Wednesday, August 16, 2006

A Quiet City


Trieste is a city that willingly chose the quiet life. A vibrant port, the main sea-portal of the Austro-Hungarian Empire until it joined the Kingdom of Italy in 1919, today it is a sleepy, if pleasant city that is not quite dead, but certainly has none of the bustle that it would have had when James Joyce lived there a century ago. In the hands of the Austrians since the fifteenth century, the city remained culturally Italian (though it is also on the border with Slovenia and there is a significant Slovene-speaking minority living in the city's hinterland) and the city's wealthy merchants, made rich by trade with the Hapsburg Empire, were for the most part irredendist, and upon the collapse of that Empire after the First World War, Trieste and the peninsula of Istria to the south rejoined Italy. (It is strange how the word 'irredentist' is not as common in usage in Ireland as it is in Italy, considering how appropriate it is to the Irish situation.) Istria later reverted to Yugoslavia after the next war and now forms part of both Slovenia and Croatia, but Trieste is still Italian.

As the train swung south from Monfalcone, the most familiar Triestine characteristic, the rain, made an appearance and did not stop for another 24 hours. The city is not too eager to attract tourists; there is no tourist office and the only map I could find was so old that Slovenia was referred to as Yugoslavia. It also included the disused Campo San Marzio railway station, detailing its connections to Klagenfurt and Ljubljana. When I finally found the hotel I was staying in, right beside the first of Joyce's many addresses in the city, I found that it was practically empty.

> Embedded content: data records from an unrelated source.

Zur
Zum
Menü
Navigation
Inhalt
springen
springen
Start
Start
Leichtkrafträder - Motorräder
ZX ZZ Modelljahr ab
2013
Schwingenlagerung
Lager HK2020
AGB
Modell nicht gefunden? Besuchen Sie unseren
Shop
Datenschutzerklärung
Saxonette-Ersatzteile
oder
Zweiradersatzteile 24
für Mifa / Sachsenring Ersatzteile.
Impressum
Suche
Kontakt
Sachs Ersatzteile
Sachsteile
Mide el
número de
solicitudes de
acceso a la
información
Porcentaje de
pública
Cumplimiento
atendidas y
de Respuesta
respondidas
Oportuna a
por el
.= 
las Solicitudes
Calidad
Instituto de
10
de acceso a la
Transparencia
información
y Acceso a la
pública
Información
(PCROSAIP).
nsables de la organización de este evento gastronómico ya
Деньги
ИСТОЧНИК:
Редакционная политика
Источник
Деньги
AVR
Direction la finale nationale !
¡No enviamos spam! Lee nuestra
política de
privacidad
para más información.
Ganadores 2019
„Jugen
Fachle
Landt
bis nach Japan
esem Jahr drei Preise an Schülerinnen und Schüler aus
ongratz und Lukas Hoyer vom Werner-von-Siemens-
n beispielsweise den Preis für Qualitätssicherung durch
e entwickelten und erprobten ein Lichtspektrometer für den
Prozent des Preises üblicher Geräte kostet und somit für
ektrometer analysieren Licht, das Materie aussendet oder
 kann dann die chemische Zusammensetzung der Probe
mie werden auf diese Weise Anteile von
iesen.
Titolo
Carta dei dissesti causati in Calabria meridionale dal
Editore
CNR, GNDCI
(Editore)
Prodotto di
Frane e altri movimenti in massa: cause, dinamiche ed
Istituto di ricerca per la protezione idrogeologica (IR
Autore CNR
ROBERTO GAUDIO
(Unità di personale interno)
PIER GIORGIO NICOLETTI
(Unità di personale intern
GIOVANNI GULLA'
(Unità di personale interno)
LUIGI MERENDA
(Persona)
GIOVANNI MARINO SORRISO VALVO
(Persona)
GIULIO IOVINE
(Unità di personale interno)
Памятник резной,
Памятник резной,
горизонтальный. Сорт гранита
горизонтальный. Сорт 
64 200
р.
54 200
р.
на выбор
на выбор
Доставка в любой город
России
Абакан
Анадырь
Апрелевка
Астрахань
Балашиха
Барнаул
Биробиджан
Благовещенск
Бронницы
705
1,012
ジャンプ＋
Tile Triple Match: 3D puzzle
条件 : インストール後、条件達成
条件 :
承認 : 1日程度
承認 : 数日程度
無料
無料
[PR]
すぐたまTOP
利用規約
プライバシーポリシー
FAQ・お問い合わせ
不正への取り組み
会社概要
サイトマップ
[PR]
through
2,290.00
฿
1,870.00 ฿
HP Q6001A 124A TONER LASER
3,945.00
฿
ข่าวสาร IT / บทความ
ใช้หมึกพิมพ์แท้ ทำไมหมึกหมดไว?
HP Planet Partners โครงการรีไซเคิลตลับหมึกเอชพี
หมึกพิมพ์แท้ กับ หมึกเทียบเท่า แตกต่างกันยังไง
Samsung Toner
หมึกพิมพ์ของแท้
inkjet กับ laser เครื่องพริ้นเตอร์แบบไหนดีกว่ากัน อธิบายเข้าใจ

Trieste has a dramatic setting, the hills of the Karst rising to the north and the east and the city itself is quite hilly, with the old Venetian-build castle and the charming Romanesque Cathedral of San Giusto sitting on a height that towers over the seafront streets below. The harbour is practically unused these days, Italy had less urgent use for a new port than the inland Austrians did, a few fishing trawlers and some pleasure boats being the only vessels to be seen. Only in the marina to the south of the Old Port was there a sign of any activity. But the city, apart from the derelict dockyard buildings, does not look like it is suffering too badly. The city has a range of impressive Belle Époque architecture bequeathed it by the Austrians - stout, ornate Central European buildings, and the main square, Piazza de la Unità d'Italia, with the City Hall and a number of old merchant's mansions is beautiful. There is a lot of interesting Fascist-era modern architecture too; it is as if Mussolini was spoiling the lost child that had just returned to the family.

Joyce left Trieste when war broke out in 1914, even though Italy did not enter it until the following year, and when he returned in 1919 he found that the old glory of the city had vanished and he went off again to Paris. He is the writer most closely associated with the city, though the locals, apart from one statue and a small museum in the Municipal Library do not seem too bothered by the connection. Much more revered are the Triestine writers, such as Italo Svevo, who was taught English by the young Joyce and eventually championed in France by the Dubliner, and even more so the poet Umberto Bava. I had a bit of bad luck with the city as many of the museums were closed for the month of August, as was the famous Caffè San Marco, which was frequented by both Joyce and Svevo, and which gets a chapter to itself in the Triestine writer Claudio Magris' superb Microcosms. So instead I took a look at the city's synagogue, built in 1914 and which survived the Nazi occupation. It is reputedly one of the biggest in Europe and I would well believe it, it is a huge edifice, modelled on ancient Syrian temples, that dominates the small street on which it is located. The closest thing I have seen like it is the Portuguese Synagogue in Amsterdam, though this is a neater, more clinical work, though every bit as impressive.

The best museum I saw on my trip was a small one housed in the city's enormous Post Office. It was the Postal Museum of Mitteleuropa, and was a fascinating documentation of the history of Post in the Austro-Hungarian Empire. Even better than the permanent collection, which includes postmen's uniforms from the 19th century and old telegraph machines, was the collection of stamps and first-day issues from around the world that told the story, comic-strip style of the Friulian earthquake of 1976. Also included are postcards to and from the stricken region shortly after the quake, all of them stamped with the haunting 'Zona Torrematta'.

The beer is better in Trieste than elsewhere in Italy because of the historical connections with Central Europe, but the problem is trying to get a place that stays open after 10pm. As I said, they like the quiet life here. Two days was enough. I can't imagine I will be going back, but a pleasant city, one that has stepped into the slow lane of History.

1 comments:

LukeM said...

Sounds like a nice trip, didn't realise you had such a keen interest in philately. Lansdowne looked as bad on the telly as you might imagine. Upfront was not such a problem, particularly when Kevin Doyle came on, and Alan O'Brien looked like the new Duff in the highlights. But our centremid setup is a bad joke, only eclipsed in grim humour by our centre-halves. If the Honey Monster doesn't return then Klose and Podolski will make hay agin the gruesome twosome of O'Brien and O'Shea. Very, very worrying.